Our second trip was to Nanjing, which served as the national capital for six dynasties and now as the capital of Jiangsu Province. Overall, I really enjoyed Nanjing. We were able to visit a lot of places and experience as much of Nanjing in two days.
Our first visit was to the Dr. Sun Yatsen Mausoleum, which was probably the most memorable highlight of Nanjing. The place was huge— covers 80,000 square meters and the memorial hall of Dr. Sun Yatsen was approached by 392 granite steps. The walk up was a bit of a struggle, especially with the hot weather, but once you reached the top, you were offered a very rewarding view of the mausoleum and Nanjing’s landscape.
The white statue of Dr. Sun Yatsen was also another highlight . Not only was it huge in size, but it was a neat experience standing in front of the statue of the found father of Republic of China and China’s Democratic Revolution. The statue was situated in a domed circular hall and replicas of his will were on exhibited. Unfortunately, we weren’t allowed to take photos inside the hall.
(The journey upwards)
(Dr. Sun Yatsen)
Our next stop was the Ming Xiaoling Mausoleum, which is the tomb of the Hongwu Emperor, the founder of the Ming Dynasty. Unfortunately, the path leading to the tomb was closed off due to construction, but we were able to get a glimpse of the main gate.
When we approached the main wall, I initially thought we were approaching a fortress of some sort. The wall wasn’t particularly big or tall, but it still resembled intimidating barriers I would only see in Lord of the Rings movies. I only discovered later on that in order to prevent robbery of the tomb, the construction of this Mausoleum was under heavy security, involving more than 100,00 laborers and 5,000 troops.
Next stop was a cruise around the Qinhuai River and it was a brief yet relaxing ride. It was a simple cruise that took us along the river, and we were able to pass by different style restaurants and festivities that were taking place.
The next morning, we visited the Nanjing Massacre Memorial. Due to respect for the happenings of the Nanjing Massacre, we were instructed not to take photos inside the museum.

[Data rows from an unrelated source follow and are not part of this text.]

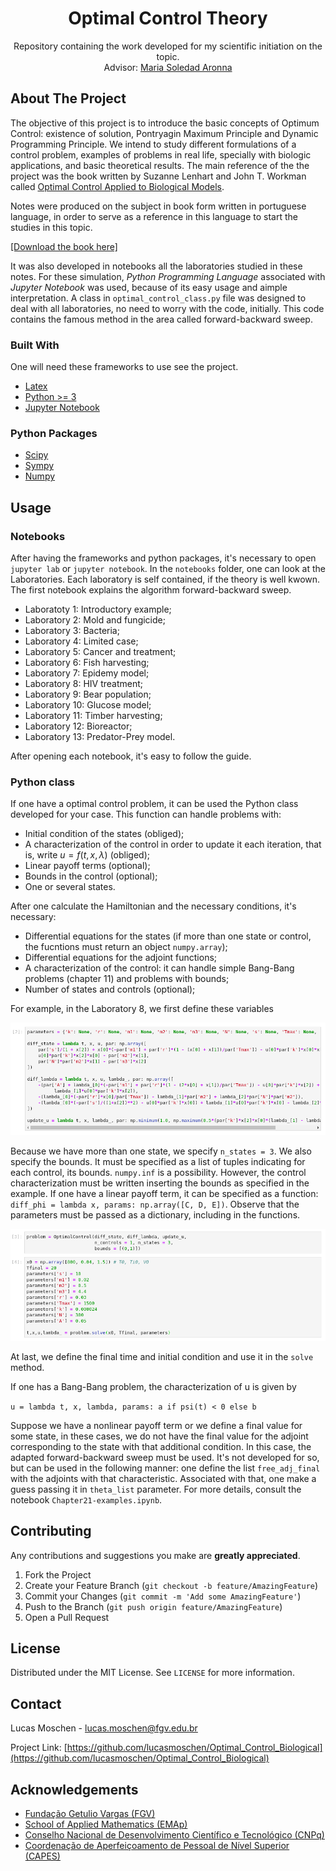   <!-- [![Contributors][contributors-shield]][contributors-url]
[![Forks][forks-shield]][forks-url]
[![Stargazers][stars-shield]][stars-url]
[![Issues][issues-shield]][issues-url]
[![MIT License][license-shield]][license-url]
[![LinkedIn][linkedin-shield]][linkedin-url] -->

<p align="center">
  <!-- <a href="https://github.com/othneildrew/Best-README-Template">
    <img src="images/logo.png" alt="Logo" width="80" height="80">
  </a> -->

  <h1 align="center">Optimal Control Theory</h1>

  <p align="center">
    Repository containing the work developed for my scientific initiation on the topic.
    <br /> 
    Advisor: <a href="https://emap.fgv.br/corpo-docente/maria-soledad-aronna"> Maria Soledad Aronna</a>
    <!-- <br />
    <a href="https://github.com/othneildrew/Best-README-Template"><strong>Explore the docs »</strong></a>
    -->
  </p> 
</p>

<!--
<details open="open">
  <summary>Table of Contents</summary>
  <ol>
    <li>
      <a href="#about-the-project">About The Project</a>
      <ul>
        <li><a href="#built-with">Built With</a></li>
      </ul>
    </li>
    <li>
      <a href="#getting-started">Getting Started</a>
      <ul>
        <li><a href="#prerequisites">Prerequisites</a></li>
        <li><a href="#installation">Installation</a></li>
      </ul>
    </li>
    <li><a href="#usage">Usage</a></li>
  </ol>
</details>
-->

## About The Project

The objective of this project is to introduce the basic concepts of Optimum
Control: existence of solution, Pontryagin Maximum Principle and Dynamic 
Programming Principle. We intend to study different formulations of a control problem, 
examples of problems in real life, specially with biologic applications, and
basic theoretical results. The main reference of the the project was the book written by Suzanne Lenhart and John T. Workman called
[Optimal Control Applied to Biological
Models](https://www.routledge.com/Optimal-Control-Applied-to-Biological-Models/Lenhart-Workman/p/book/9781584886402#:~:text=Optimal%20Control%20Applied%20to%20Biological%20Models%20thoroughly%20develops%20the%20mathematical,this%20theory%20to%20biological%20models.&text=In%20addition%2C%20the%20authors%20introduce,partial%20differential%20equations%20(PDEs).).

Notes were produced on the subject in book form written in portuguese language, in order to serve as a reference in this language to start the studies in this topic. 

[[Download the book here]](https://github.com/lucasmoschen/Optimal_Control_Biological/blob/master/notes/book.pdf)

It was also developed in notebooks all the laboratories studied in these notes. For these simulation, *Python Programming Language* associated with *Jupyter Notebook* was used, because of its easy usage and aimple interpretation. A class in `optimal_control_class.py` file was designed to deal with all laboratories, no need to worry with the code, initially. This code contains the famous method in the area called forward-backward sweep.

### Built With

One will need these frameworks to use see the project. 

* [Latex](https://en.wikipedia.org/wiki/LaTeX)
* [Python >= 3](https://www.python.org/)
* [Jupyter Notebook](https://jupyter.org/) 

### Python Packages 

* [Scipy](https://www.scipy.org/)
* [Sympy](https://www.sympy.org/en/index.html)
* [Numpy](https://numpy.org/) 
  
## Usage

### Notebooks 

After having the frameworks and python packages, it's necessary to open `jupyter lab` or `jupyter notebook`. In the `notebooks` folder, one can look at the Laboratories. Each laboratory is self contained, if the theory is well kwown. The first notebook explains the algorithm forward-backward sweep. 

- Laboratoty 1: Introductory example; 
- Laboratory 2: Mold and fungicide;
- Laboratory 3: Bacteria; 
- Laboratory 4: Limited case; 
- Laboratory 5: Cancer and treatment; 
- Laboratory 6: Fish harvesting; 
- Laboratory 7: Epidemy model; 
- Laboratory 8: HIV treatment; 
- Laboratory 9: Bear population; 
- Laboratory 10: Glucose model; 
- Laboratory 11: Timber harvesting; 
- Laboratory 12: Bioreactor; 
- Laboratory 13: Predator-Prey model. 

After opening each notebook, it's easy to follow the guide. 

### Python class

If one have a optimal control problem, it can be used the Python class developed for your case. This function can handle problems with: 

- Initial condition of the states (obliged); 
- A characterization of the control in order to update it each iteration, that is, write $u = f(t, x, \lambda)$ (obliged); 
- Linear payoff terms (optional); 
- Bounds in the control (optional); 
- One or several states.

After one calculate the Hamiltonian and the necessary conditions, it's necessary: 

- Differential equations for the states (if more than one state or control, the fucntions must return an object `numpy.array`); 
- Differential equations for the adjoint functions; 
- A characterization of the control: it can handle simple Bang-Bang problems (chapter 11) and problems with bounds; 
- Number of states and controls (optional); 

For example, in the Laboratory 8, we first define these variables 

![example1](images/example-1.png)

Because we have more than one state, we specify `n_states = 3`. We also specify the bounds. It must be specified as a list of tuples indicating for each control, its bounds. `numpy.inf` is a possibility. However, the control characterization must be written inserting the bounds as specified in the example. If one have a linear payoff term, it can be specified as a function: `diff_phi = lambda x, params: np.array([C, D, E])`. Observe that the parameters must be passed as a dictionary, including in the functions. 

![example2](images/example-2.png)

At last, we define the final time and initial condition and use it in the `solve` method. 

If one has a Bang-Bang problem, the characterization of u is given by 

`u = lambda t, x, lambda, params: a if psi(t) < 0 else b` 

Suppose we have a nonlinear payoff term or we define a final value for some state, in these cases, we do not have the final value for the adjoint corresponding to the state with that additional condition. In this case, the adapted forward-backward sweep must be used. It's not developed for so, but can be used in the following manner: one define the list `free_adj_final` with the adjoints with that characteristic. Associated with that, one make a guess passing it in `theta_list` parameter. For more details, consult the notebook `Chapter21-examples.ipynb`. 

## Contributing

Any contributions and suggestions you make are **greatly appreciated**.

1. Fork the Project
2. Create your Feature Branch (`git checkout -b feature/AmazingFeature`)
3. Commit your Changes (`git commit -m 'Add some AmazingFeature'`)
4. Push to the Branch (`git push origin feature/AmazingFeature`)
5. Open a Pull Request

## License

Distributed under the MIT License. See `LICENSE` for more information.

## Contact

Lucas Moschen - lucas.moschen@fgv.edu.br

Project Link: [https://github.com/lucasmoschen/Optimal_Control_Biological](https://github.com/lucasmoschen/Optimal_Control_Biological)

## Acknowledgements

* [Fundação Getulio Vargas (FGV)]()
* [School of Applied Mathematics (EMAp)]()
* [Conselho Nacional de Desenvolvimento Científico e Tecnológico (CNPq)](https://www.gov.br/cnpq/pt-br)
* [Coordenação de Aperfeiçoamento de Pessoal de Nível Superior (CAPES)](https://www.gov.br/capes/pt-br)

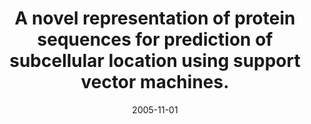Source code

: ---
title: "A novel representation of protein sequences for prediction of subcellular location using support vector machines."
collection: publications
permalink: /publications/2005-11-01-A-novel-representation-of-protein-sequences-for-prediction-of-subcellular-location-using-support-vector-machines
date: 2005-11-01
paperurl: 'https://doi.org/10.1110/ps.051597405'
code: 'https://sunflower.kuicr.kyoto-u.ac.jp/~smatsuda/slplocal.html'
citation: 'S.&nbsp;Matsuda, J.-P. Vert, H.&nbsp;Saigo, N.&nbsp;Ueda, H.&nbsp;Toh, &amp; T.&nbsp;Akutsu.
A novel representation of protein sequences for prediction of subcellular location using support vector machines.
<em>Protein Sci.</em>, 14(11):2804–2813, 2005.'
---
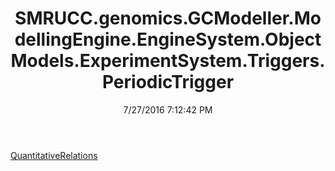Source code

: ﻿---
title: SMRUCC.genomics.GCModeller.ModellingEngine.EngineSystem.ObjectModels.ExperimentSystem.Triggers.PeriodicTrigger
date: 7/27/2016 7:12:42 PM
---

[QuantitativeRelations](T-SMRUCC.genomics.GCModeller.ModellingEngine.EngineSystem.ObjectModels.ExperimentSystem.Triggers.PeriodicTrigger.QuantitativeRelations.html)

The museum itself was set up very nicely. Each room had multiple features, whether it was photos from the war, personal accounts of survivors, or just basic information on the war and massacre. The lighting was set very dim and I just found myself reflecting on the atrocities and suffering innocent Chinese citizens faced.
(Nanjing Massacre Museum)
We were then scheduled to visit the famous Zhonghua Gate, but due to the heavy rain, we had no choice but to return to Shanghai.